Como en Quito, los comandos entraron a la embajada como ellos saben hacerlo, a las patadas. Se llevaron a su presa de arrastro y ultrajaron a los diplomáticos venezolanos como el 6 de abril pasado, en Quito, ultrajaron a los mexicanos. Caracas rompió relaciones con los dictadores. Todo parecido, salvo que,  entonces, no hubo repudio internacional y la ejemplar actitud venezolana fue ignorada por los “grandes”. Y ahora ignorada hasta por los amigos, que destruyen así la pata básica del trípode.

En síntesis, Elena Quinteros fue detenida el 24 de junio y llevada a un centro de torturas. Cuatro días después, valiéndose de la torpeza de sus cancerberos, logró convencerlos de que tenía un contacto con un compañero al que estaba dispuesta a entregar. Se hizo llevar hasta cercanías de la embajada venezolana y cuando estaba allí corrió hasta meterse en la sede diplomática. Los centauros saltaron los muros y se la llevaron a la vista de todo el mundo. Por distintas versiones se supo que la mantuvieron en al menos dos centros clandestinos. Su rastro se perdió un día de noviembre de ese año. Nueve años después, con la reinstitucionalización uruguaya, Venezuela reanudó relaciones diplomáticas. Habían pasado tres presidentes: Carlos Andrés Pérez, Luis Herrera Campins y Jaime Lusinchi.

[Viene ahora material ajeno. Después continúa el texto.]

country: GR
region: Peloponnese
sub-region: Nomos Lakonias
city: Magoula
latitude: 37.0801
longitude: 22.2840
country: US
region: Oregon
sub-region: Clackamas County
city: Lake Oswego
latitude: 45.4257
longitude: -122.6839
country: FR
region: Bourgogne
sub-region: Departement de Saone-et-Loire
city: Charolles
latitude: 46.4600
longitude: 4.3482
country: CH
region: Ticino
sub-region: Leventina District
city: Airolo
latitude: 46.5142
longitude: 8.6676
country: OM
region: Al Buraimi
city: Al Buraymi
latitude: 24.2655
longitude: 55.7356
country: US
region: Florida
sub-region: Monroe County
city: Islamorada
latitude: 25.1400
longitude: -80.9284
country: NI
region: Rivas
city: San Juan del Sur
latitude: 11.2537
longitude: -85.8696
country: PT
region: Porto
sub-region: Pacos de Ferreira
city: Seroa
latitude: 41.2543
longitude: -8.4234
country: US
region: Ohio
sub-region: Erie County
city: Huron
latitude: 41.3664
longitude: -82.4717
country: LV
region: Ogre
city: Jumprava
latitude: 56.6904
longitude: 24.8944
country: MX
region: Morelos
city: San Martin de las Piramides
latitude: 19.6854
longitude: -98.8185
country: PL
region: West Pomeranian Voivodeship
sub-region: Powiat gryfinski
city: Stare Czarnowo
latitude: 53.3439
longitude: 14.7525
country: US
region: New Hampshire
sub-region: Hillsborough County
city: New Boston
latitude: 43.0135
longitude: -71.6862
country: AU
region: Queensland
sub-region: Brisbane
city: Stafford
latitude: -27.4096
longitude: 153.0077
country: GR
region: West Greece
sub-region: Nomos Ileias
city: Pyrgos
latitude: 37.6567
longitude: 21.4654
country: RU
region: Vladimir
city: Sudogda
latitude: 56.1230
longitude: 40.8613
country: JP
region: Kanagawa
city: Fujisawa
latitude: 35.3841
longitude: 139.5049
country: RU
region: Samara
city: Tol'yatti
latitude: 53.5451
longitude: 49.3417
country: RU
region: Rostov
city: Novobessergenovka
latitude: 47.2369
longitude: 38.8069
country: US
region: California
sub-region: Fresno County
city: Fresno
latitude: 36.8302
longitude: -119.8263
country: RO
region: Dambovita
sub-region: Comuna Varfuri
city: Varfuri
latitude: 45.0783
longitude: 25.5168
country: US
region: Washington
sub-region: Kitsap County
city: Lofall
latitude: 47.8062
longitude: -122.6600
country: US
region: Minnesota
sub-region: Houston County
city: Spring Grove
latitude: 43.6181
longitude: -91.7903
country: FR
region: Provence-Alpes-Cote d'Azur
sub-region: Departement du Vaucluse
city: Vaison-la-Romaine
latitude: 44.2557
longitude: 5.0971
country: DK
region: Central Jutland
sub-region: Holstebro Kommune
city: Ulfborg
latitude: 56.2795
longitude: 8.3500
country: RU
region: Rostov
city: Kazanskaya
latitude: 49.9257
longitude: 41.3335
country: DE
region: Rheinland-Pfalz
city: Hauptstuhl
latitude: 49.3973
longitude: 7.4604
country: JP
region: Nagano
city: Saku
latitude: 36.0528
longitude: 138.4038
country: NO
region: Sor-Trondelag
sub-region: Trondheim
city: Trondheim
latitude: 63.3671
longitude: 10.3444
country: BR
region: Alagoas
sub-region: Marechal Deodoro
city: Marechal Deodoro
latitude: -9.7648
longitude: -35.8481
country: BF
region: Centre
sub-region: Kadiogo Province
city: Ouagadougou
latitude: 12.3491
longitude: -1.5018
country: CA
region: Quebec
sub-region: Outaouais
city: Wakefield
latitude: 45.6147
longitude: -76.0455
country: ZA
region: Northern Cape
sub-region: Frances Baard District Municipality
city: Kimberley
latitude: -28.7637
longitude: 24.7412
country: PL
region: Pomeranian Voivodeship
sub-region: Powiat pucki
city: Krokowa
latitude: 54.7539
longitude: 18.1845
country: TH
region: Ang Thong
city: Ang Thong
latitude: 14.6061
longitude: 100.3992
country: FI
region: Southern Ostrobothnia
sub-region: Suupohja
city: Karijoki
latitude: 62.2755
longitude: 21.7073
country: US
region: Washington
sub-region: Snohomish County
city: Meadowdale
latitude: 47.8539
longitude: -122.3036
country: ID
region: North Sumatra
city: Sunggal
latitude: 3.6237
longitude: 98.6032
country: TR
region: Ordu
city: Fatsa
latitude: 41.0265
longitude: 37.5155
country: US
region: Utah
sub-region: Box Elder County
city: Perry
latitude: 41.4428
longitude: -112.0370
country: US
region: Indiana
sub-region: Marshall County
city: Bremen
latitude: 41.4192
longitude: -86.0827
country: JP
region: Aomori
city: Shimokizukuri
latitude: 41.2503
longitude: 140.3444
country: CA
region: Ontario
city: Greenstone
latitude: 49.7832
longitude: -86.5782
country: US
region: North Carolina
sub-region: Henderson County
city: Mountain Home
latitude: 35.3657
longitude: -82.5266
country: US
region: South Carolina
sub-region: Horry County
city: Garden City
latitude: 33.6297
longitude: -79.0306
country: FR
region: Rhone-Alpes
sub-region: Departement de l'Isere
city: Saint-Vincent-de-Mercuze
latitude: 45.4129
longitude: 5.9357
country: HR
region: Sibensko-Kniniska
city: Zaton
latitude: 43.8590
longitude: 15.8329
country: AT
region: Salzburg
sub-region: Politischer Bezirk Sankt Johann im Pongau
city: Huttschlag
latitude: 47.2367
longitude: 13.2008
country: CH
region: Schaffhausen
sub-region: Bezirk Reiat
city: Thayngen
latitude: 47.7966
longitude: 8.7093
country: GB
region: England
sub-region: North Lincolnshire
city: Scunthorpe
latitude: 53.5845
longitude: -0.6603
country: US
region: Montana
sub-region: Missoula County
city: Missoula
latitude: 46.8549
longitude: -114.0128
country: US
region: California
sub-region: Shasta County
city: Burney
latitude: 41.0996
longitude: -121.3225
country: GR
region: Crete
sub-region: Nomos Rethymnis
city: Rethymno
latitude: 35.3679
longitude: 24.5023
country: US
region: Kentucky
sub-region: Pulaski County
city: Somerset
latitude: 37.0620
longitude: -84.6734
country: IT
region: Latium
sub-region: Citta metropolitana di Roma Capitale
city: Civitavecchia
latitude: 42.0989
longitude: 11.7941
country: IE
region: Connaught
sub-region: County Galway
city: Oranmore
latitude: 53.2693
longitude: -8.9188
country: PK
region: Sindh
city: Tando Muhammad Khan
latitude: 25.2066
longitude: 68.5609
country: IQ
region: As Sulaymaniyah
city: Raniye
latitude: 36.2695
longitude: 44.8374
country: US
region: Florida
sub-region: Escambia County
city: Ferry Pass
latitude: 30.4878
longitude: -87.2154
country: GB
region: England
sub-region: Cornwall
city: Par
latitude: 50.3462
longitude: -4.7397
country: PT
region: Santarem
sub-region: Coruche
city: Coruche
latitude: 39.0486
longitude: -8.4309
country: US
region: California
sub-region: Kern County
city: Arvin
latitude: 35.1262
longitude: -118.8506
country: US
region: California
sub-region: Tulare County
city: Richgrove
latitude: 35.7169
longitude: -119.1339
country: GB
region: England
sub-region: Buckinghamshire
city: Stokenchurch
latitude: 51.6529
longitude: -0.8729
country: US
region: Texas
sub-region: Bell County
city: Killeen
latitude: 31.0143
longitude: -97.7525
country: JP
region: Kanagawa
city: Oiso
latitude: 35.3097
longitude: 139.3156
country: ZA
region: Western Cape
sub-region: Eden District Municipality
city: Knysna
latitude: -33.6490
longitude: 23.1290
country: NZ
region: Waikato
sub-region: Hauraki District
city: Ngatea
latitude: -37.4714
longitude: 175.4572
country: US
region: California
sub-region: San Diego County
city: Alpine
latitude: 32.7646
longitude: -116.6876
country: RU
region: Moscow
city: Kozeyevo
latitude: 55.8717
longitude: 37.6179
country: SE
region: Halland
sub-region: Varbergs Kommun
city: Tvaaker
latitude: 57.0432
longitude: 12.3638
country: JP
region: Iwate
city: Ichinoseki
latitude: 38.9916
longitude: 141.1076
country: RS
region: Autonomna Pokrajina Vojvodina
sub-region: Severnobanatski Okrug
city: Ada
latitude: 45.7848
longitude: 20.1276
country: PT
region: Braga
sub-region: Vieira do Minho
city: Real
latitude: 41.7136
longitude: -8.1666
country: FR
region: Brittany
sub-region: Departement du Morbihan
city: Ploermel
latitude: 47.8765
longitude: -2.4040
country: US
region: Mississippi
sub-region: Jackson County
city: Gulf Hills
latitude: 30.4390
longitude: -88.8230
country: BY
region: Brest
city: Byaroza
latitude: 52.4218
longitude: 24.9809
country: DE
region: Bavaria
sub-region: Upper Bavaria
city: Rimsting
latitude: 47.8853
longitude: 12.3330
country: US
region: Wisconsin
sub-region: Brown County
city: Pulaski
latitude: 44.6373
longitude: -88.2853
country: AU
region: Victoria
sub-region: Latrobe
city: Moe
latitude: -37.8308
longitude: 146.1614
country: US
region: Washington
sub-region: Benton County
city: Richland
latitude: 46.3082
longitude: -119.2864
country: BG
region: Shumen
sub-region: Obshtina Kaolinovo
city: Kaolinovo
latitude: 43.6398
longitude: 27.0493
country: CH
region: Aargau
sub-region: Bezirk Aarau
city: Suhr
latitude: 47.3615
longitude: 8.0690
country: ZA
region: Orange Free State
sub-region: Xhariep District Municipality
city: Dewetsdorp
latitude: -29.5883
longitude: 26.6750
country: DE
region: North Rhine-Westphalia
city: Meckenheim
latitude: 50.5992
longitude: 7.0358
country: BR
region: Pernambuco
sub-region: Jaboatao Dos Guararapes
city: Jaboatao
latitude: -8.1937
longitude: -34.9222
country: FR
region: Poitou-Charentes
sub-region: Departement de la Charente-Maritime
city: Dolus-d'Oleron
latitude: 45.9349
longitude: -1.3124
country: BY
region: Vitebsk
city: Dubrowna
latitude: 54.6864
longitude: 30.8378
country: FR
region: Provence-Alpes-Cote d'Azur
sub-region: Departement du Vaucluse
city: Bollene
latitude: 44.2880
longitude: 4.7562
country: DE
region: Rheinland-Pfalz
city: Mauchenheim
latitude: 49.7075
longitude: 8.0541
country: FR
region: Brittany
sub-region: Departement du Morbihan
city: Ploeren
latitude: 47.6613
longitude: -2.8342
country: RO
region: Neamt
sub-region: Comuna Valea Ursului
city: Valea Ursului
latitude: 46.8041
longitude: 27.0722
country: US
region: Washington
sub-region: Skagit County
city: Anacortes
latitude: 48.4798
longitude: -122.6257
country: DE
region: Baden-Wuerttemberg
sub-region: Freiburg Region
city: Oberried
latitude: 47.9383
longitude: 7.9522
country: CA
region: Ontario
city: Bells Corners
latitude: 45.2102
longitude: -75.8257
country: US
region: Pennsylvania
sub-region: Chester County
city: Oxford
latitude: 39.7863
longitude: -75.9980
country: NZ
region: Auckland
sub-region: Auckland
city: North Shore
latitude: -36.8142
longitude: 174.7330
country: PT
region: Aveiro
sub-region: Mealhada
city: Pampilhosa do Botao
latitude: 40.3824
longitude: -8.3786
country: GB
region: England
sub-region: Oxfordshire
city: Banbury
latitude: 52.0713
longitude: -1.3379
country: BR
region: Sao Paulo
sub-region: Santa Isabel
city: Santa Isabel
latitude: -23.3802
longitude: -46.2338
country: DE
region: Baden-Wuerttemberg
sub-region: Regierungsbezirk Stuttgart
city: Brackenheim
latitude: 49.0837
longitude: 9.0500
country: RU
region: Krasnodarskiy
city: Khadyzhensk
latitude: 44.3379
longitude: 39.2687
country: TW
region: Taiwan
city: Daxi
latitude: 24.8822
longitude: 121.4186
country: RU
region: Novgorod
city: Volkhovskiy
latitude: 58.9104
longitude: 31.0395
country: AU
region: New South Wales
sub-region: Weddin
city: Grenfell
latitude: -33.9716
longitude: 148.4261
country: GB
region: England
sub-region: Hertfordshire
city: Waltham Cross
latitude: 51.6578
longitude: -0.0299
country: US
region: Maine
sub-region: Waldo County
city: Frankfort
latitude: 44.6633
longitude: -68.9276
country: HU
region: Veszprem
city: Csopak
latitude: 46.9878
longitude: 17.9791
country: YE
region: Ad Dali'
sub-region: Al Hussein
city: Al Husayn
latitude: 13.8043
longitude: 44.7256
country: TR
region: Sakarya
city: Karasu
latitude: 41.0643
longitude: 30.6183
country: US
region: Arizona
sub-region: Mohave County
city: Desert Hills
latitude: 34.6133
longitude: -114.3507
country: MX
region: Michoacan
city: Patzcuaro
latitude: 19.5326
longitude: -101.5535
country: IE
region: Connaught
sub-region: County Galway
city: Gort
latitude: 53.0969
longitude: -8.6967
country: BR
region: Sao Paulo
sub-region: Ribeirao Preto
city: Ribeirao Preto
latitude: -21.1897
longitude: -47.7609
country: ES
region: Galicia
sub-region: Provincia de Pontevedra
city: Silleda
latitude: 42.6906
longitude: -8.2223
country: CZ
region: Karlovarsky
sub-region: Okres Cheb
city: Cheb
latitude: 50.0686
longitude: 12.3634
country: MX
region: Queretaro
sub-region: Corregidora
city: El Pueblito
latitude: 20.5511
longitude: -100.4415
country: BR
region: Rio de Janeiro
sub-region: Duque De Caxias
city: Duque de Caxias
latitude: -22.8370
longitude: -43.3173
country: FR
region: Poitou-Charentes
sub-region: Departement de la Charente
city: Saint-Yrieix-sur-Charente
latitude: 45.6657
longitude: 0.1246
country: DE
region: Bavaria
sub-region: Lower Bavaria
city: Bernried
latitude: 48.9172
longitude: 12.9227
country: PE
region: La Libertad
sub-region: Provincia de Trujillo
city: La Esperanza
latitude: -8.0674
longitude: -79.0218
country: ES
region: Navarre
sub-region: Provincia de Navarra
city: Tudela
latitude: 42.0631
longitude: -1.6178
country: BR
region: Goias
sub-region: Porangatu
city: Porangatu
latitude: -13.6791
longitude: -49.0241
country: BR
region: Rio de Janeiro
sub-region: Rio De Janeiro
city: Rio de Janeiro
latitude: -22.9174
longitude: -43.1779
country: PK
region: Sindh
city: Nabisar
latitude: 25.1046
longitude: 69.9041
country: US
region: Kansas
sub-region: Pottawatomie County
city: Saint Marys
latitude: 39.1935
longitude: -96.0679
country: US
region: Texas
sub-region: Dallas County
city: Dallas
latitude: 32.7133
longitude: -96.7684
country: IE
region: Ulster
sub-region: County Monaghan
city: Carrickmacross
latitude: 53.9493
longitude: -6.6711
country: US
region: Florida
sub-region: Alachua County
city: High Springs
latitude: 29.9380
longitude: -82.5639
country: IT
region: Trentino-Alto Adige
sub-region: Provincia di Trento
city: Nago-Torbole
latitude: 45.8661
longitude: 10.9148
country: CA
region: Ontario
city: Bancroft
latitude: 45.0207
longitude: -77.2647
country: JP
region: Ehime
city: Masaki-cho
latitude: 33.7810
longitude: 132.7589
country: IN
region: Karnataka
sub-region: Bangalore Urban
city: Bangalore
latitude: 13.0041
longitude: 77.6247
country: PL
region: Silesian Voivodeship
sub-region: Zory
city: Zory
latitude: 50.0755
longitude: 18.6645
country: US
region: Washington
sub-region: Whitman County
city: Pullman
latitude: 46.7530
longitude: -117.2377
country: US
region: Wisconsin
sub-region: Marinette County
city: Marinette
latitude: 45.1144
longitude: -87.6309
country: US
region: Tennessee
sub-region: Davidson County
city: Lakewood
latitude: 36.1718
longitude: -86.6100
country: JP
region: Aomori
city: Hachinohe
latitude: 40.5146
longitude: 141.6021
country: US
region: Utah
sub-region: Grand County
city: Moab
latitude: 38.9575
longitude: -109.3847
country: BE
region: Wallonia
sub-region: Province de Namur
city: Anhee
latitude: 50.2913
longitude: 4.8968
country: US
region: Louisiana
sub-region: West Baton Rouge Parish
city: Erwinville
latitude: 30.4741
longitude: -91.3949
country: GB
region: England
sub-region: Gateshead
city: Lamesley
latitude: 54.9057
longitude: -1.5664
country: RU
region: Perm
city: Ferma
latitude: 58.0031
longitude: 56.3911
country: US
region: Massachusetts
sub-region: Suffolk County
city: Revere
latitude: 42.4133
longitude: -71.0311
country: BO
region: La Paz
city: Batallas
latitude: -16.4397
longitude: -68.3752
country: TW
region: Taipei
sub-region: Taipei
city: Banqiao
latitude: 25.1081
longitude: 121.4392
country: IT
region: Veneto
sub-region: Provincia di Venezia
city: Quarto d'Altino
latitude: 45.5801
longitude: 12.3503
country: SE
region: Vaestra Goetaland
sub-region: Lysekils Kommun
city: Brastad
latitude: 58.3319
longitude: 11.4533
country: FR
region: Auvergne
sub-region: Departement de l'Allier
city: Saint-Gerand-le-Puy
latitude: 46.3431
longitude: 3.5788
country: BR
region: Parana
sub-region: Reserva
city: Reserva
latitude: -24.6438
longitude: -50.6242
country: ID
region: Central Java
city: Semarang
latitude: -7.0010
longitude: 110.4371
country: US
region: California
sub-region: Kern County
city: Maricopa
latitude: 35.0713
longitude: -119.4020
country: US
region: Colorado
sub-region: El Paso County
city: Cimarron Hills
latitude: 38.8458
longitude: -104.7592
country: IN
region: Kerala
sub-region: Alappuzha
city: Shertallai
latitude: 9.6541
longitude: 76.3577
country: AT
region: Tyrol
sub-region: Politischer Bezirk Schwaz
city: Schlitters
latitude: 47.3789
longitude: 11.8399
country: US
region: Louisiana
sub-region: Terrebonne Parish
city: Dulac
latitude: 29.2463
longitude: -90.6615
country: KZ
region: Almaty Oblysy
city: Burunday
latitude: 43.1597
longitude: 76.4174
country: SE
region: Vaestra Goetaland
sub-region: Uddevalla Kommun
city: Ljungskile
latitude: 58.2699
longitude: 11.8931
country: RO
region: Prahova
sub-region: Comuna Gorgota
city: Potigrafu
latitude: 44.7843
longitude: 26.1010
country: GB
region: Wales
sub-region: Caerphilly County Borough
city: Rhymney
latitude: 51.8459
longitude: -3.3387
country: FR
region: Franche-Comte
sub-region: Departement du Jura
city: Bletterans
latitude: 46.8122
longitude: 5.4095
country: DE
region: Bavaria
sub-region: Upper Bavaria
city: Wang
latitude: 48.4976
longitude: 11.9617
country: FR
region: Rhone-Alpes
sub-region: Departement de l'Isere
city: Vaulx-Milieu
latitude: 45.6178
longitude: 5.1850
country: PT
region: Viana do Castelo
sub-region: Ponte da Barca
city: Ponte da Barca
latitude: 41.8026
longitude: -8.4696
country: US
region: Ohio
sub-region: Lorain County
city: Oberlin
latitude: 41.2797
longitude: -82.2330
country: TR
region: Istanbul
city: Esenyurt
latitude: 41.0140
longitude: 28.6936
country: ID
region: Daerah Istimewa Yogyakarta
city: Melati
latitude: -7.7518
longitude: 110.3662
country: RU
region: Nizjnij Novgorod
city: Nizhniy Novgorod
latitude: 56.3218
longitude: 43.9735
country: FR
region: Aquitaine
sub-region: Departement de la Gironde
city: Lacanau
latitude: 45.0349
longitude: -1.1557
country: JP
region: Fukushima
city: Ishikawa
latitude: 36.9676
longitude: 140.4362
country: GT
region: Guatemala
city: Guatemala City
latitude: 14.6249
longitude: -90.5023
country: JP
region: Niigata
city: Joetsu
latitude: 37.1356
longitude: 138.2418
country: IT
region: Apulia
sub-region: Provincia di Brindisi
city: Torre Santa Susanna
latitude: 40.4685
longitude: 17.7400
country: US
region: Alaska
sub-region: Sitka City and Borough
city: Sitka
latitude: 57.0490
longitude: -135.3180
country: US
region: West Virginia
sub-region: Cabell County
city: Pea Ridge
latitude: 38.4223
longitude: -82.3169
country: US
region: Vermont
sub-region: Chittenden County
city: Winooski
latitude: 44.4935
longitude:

Como se ve, entre ambos episodios –Quito y Montevideo– hay similitudes insoslayables que sólo la ignorancia histórica puede obviar, lo que sería perdonable si no fuera porque los ignorantes insisten en opinar mientras con su inacción demuelen la pata básica de la tríada. Y hay grandes diferencias que hablan de la calidad democrática, sobre todo cuando se trata de evaluar las consecuencias de lo acontecido, no sólo para los países directamente involucrados, sino para todo el sistema institucional americano.

En México, sumido en una cruenta contienda electoral, las dos candidatas presidenciales con aspiraciones, la oficialista Claudia Sheinbaum y la opositora Xóchtl Gálvez, repudiaron con énfasis la violación de la sede diplomática y el secuestro de Glas. En Uruguay, los dos grandes líderes de aquel momento, el progresista Líber Seregni y el blanco Wilson Ferreira Aldunate, estaban proscriptos, el primero en prisión y el otro en el exilio. Pero había otros dos caudillos, el blanco Luis Lacalle Herrera, padre del actual mandatario Luis Lacalle Pou, y el colorado Julio María Sanguinetti que convivían cómodamente con la dictadura a la espera de unos comicios que los llevaran a la Presidencia. Ninguno de los dos, y hasta hoy, condenó el secuestro de Elena Quinteros. Con los años, cada uno a su turno, accedieron a la jefatura del Estado. Con Sanguinetti fue que Venezuela restableció las relaciones plenas.

En los días ahora pasados, de una u otra forma, la condena fue universal. Líderes políticos y politólogos, diplomáticos y expertos en derecho internacional, catedráticos y académicos, presidentes y ministros, caudillos y caudillitos, obispos y sacristanes, periodistas y escribas de oficio, todos recordaron la Convención de Viena, que otorga soberanía a las embajadas. Más preocupado por amenazar a Irán, advertir a China, rearmar a Israel, guerrear con Rusia y mandar a Zelenski a proseguir la aventura que ya se cobró la vida de miles de ucranianos, EE UU hizo como Almagro, el de la OEA. Lavarse las manos y llamar al diálogo. Dónde, cuándo, con qué mediador, con qué garantes. Dios dirá. Hasta los muy fieles de la Unión Europea fueron más allá y recordaron que los americanos siguen fieles a la tríada de la libertad.